Distrust and hope characterise innovation collaborations
Different views and values within an organisation can complicate collaborations with other organisations. However, leaders who are prepared for this may be more successful in navigating their way through the storm unscathed. This is discussed in a newly published article by researcher Anna Brattström in the prestigious Academy of Management Journal.
Hope and despair. These feelings characterised the long-term collaboration project between two different multinational companies studied by researcher Anna Brattström from the School of Economics and Management at Lund University. Now she is presenting the results in two research articles.
“When all is said and done, collaboration is about trust. It is vital for getting the projects and processes to work. However, we often see trust come to nothing and collaborations full of conflicts. How can these situations be solved and managed?” asks Anna Brattström, researcher specialising in innovation and entrepreneurship.
Anna Brattström and her research colleagues have not focused only on the collaboration difficulties between organisations, but also within the individual organisations, something that is quite unusual.
“We have seen that within an organisation there is not just one, but several political systems, several different agendas. It may sound irrational, but organisations consist of people with different feelings and goals and that is the result,” she says.
One of the studies, published in the journal Organization Studies and co-authored with Magnus Mähring from the Stockholm School of Economics and Dries Faems from the WHU – Otto Beisheim School of Management in Germany, found that there may be a successful way to continue with a collaboration.
“Protect those who are not already involved in the conflict. If the conflict is at management level, make sure the staff is not involved. Allow them to continue doing their jobs. It is far too common for everyone to be sat down around a table to sort things out, which may lead to rumours and suspicions spreading unnecessarily”, says Anna Brattström.
In the most recent research article, published in Academy of Management Journal, Anna Brattström and Dries Faems from WHU – Otto Beisheim School of Management, write about the importance of managers understanding that their employees do not always share the same values as they do, or as the management.

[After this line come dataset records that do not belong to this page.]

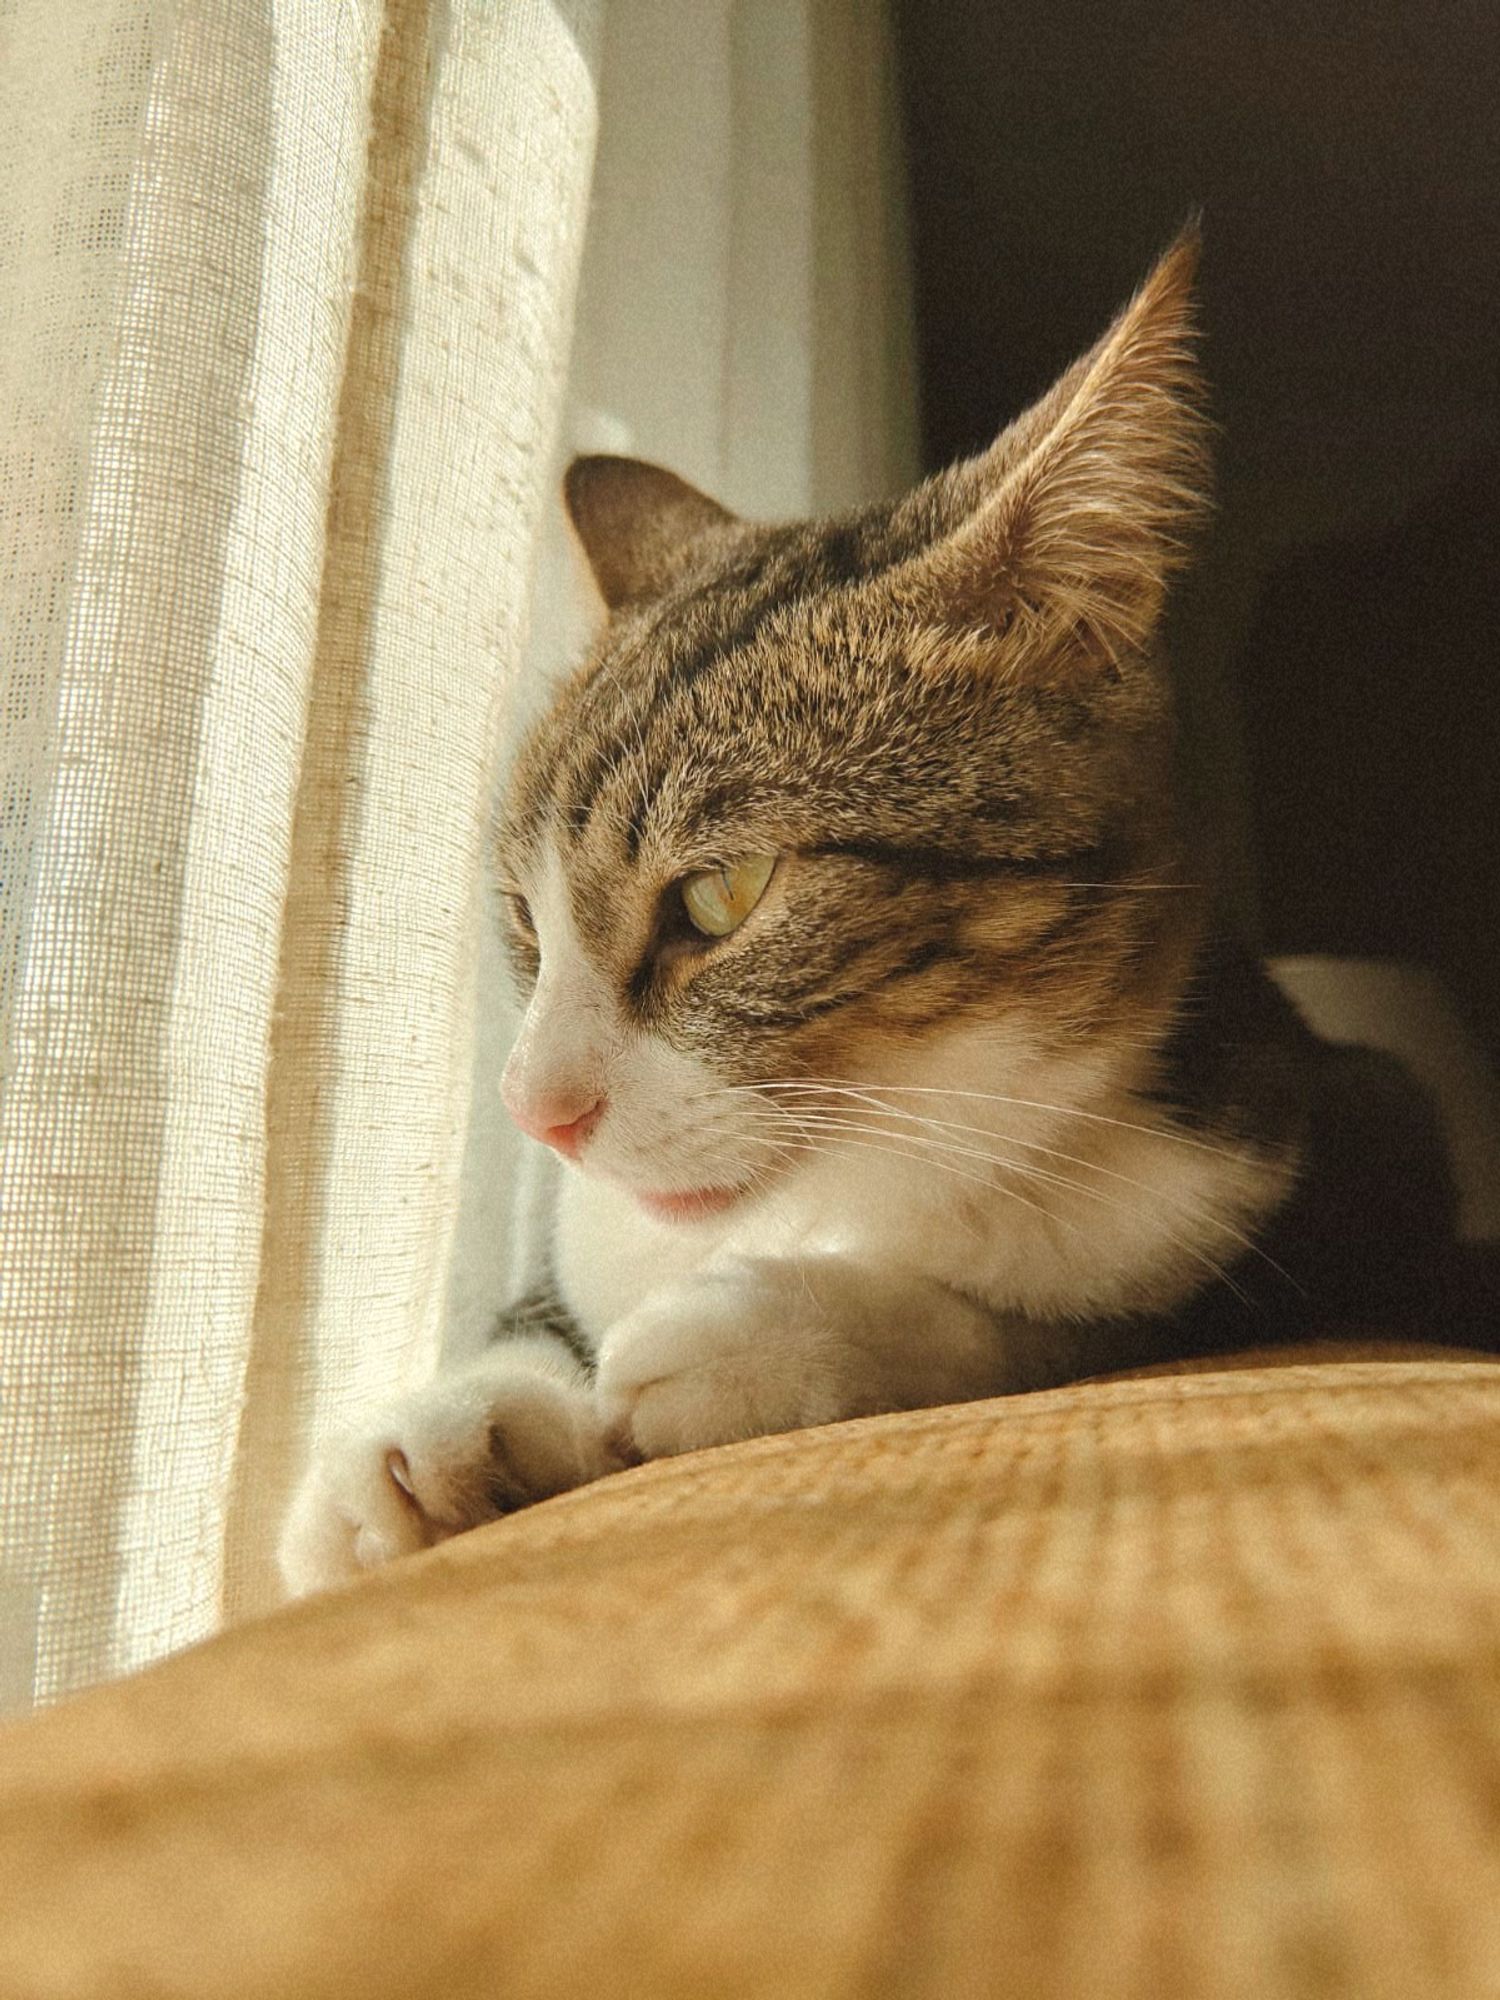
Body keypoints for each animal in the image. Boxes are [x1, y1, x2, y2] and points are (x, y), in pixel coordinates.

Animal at [282, 234, 1456, 1600]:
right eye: (527, 915)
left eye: (721, 893)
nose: (538, 1111)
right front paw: (433, 1427)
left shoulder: (1316, 1139)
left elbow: (1079, 1317)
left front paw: (775, 1331)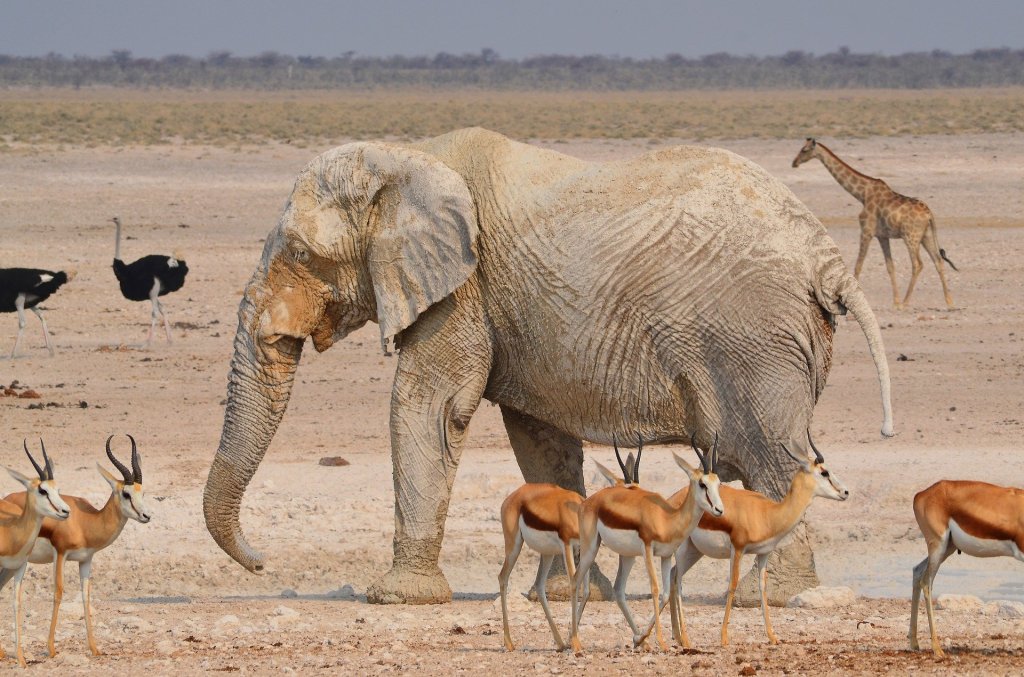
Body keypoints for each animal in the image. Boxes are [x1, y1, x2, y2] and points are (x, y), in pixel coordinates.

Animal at [203, 129, 892, 606]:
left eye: (300, 254)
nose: (261, 562)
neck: (408, 156)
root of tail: (827, 259)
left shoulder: (464, 288)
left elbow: (430, 408)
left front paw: (397, 598)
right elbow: (537, 437)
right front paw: (565, 594)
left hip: (753, 339)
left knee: (771, 455)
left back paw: (769, 597)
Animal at [790, 138, 958, 311]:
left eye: (804, 150)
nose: (794, 163)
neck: (862, 194)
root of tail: (929, 214)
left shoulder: (866, 231)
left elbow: (858, 264)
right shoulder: (882, 236)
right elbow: (890, 266)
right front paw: (895, 302)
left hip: (911, 237)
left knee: (918, 264)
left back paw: (906, 302)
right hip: (926, 235)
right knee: (938, 261)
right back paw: (949, 302)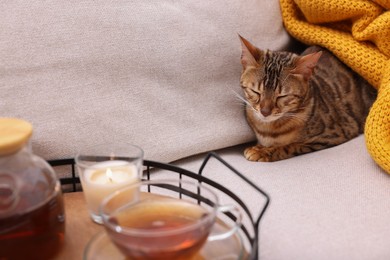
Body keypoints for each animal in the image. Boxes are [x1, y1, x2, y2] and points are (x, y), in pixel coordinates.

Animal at [239, 35, 376, 161]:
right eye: (256, 92)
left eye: (282, 96)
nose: (265, 112)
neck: (268, 130)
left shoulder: (333, 134)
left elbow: (290, 146)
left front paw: (263, 151)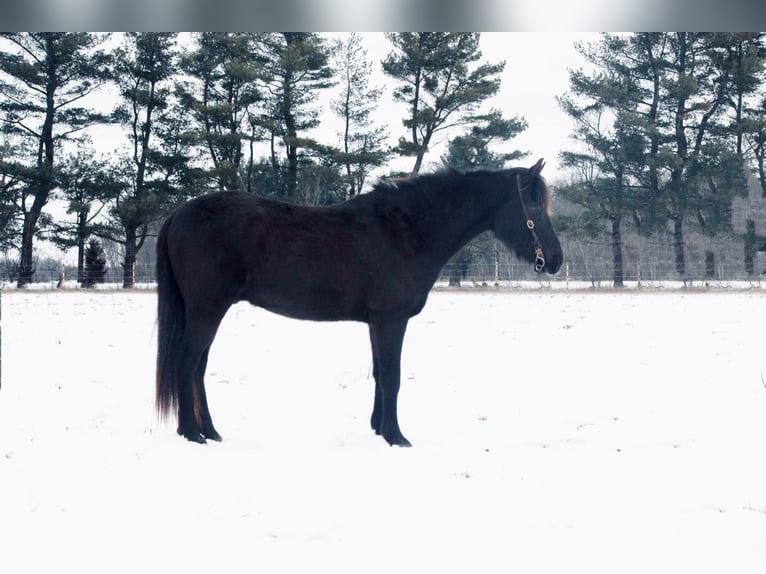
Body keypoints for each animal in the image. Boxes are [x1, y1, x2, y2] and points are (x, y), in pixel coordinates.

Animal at [156, 160, 564, 448]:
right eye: (534, 209)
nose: (556, 260)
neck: (406, 231)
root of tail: (178, 213)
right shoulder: (390, 320)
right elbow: (393, 376)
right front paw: (397, 436)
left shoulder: (376, 323)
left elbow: (381, 375)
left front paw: (379, 429)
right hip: (207, 310)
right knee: (187, 363)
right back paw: (192, 433)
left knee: (197, 369)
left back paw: (210, 431)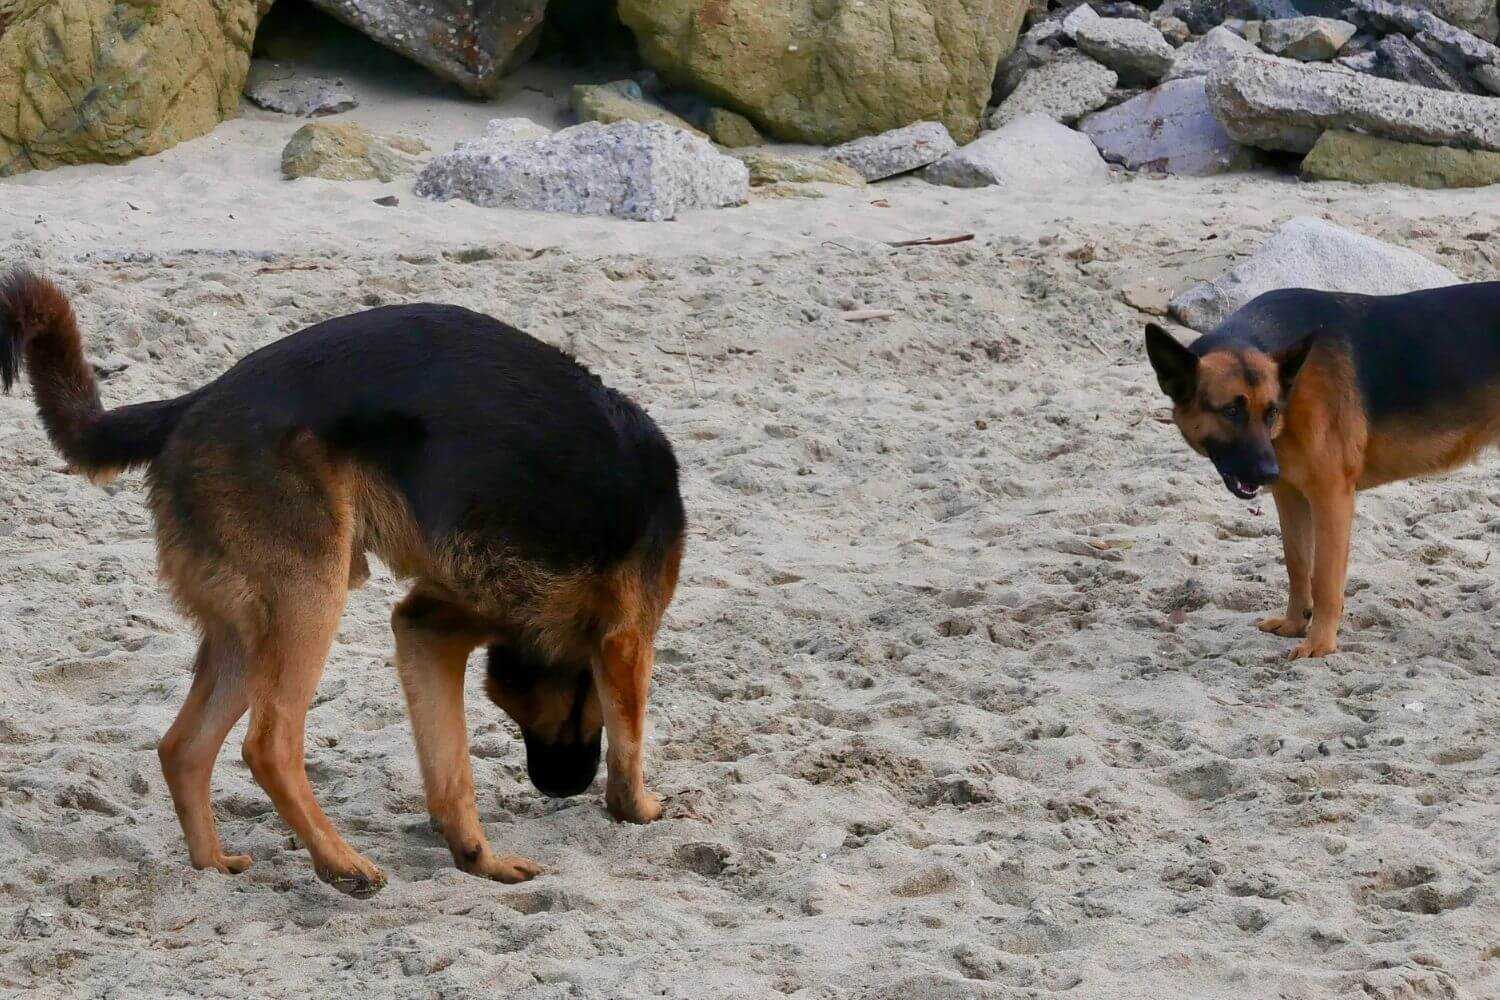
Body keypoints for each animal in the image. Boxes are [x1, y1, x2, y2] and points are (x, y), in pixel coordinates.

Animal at [0, 268, 687, 899]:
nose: (558, 787)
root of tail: (196, 400)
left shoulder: (427, 627)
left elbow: (450, 770)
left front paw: (477, 856)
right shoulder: (627, 639)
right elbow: (627, 745)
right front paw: (639, 807)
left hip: (250, 632)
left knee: (183, 748)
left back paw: (213, 866)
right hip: (309, 599)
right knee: (269, 745)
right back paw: (339, 862)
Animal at [1146, 280, 1500, 665]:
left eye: (1271, 411)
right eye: (1231, 411)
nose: (1268, 472)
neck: (1295, 381)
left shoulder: (1331, 497)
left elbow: (1325, 579)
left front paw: (1321, 643)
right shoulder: (1291, 496)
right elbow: (1298, 565)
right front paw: (1294, 624)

This may complicate things, for example, when a collaboration between different parties could be positive for an organisation, but less so for the individual employee.
“For an individual, a new collaboration with an external organisation may mean that something they are an expert in is no longer needed. In this case, the individual will hardly share the same position on the collaboration as, for example, the management. Therefore, it is important for leaders to be aware of the personal consequences that a change may entail. Employees who feel under threat may drive a process in an undesired direction for the company,” says Anna Brattström.
In other words: even informal power can have significant consequences, particularly for an organisation that is unaware of the fact that it works like this.
In the study on the multinational companies, Anna Brattström saw senior managers who were hopeful about the potential of the new project. They believed in collaboration in the form of open information exchange and by maximising mutual benefit. However, there was an internal group with a more negative view that regarded the collaboration as a transaction in which the collaboration partner was an opportunistic actor. They acted accordingly.
“The managers continued to be hopeful about the future, at the same time as they were increasingly disappointed with the present. In this case, the project went on for many years, cost lots of money, but still it continued. If we are to understand innovation we need to understand these emotional aspects of working together.”
The researchers were drawn to the subject since the premise was so strange: why invest in projects that become so rife with conflict?
“Now we understand why. Interorganisational relationships are complex. Those involved want it to work, but they do not dare to trust each other entirely. The lack of trust then becomes a breeding ground for conflict,” Anna Brattström says.
“Innovation is a collaborative process. It is not possible to sit in your ivory tower and believe that something is going to happen. The R&D departments work strategically on collaborations with other companies where innovation is the focus and something unique is to be developed. You are dependent on others in that work, at the same time as you want to continue protecting your own secrets. This leads to interesting dilemmas. How do you develop something unique while also collaborating outside the internal organisation?”
Anna Brattström discerns some simple lessons to be learned from the studies for leaders and employees:
“The first step in becoming a good leader or manager is to be aware that there are going to be different views on a collaboration. Collaborative innovation that seems logical in a PowerPoint presentation is not always as logical for those who have to live with the collaboration in their daily work. People have different ways of seeing things. If you wish to gain the support of those who do not think like you, you need to do this early on in a project and allow the process to take time. We have seen that there can be significant consequences later on if you skip this step in the early stages,” she concludes.
The studies are funded by several grants, from VINNOVA and the Jan Wallander foundation among others.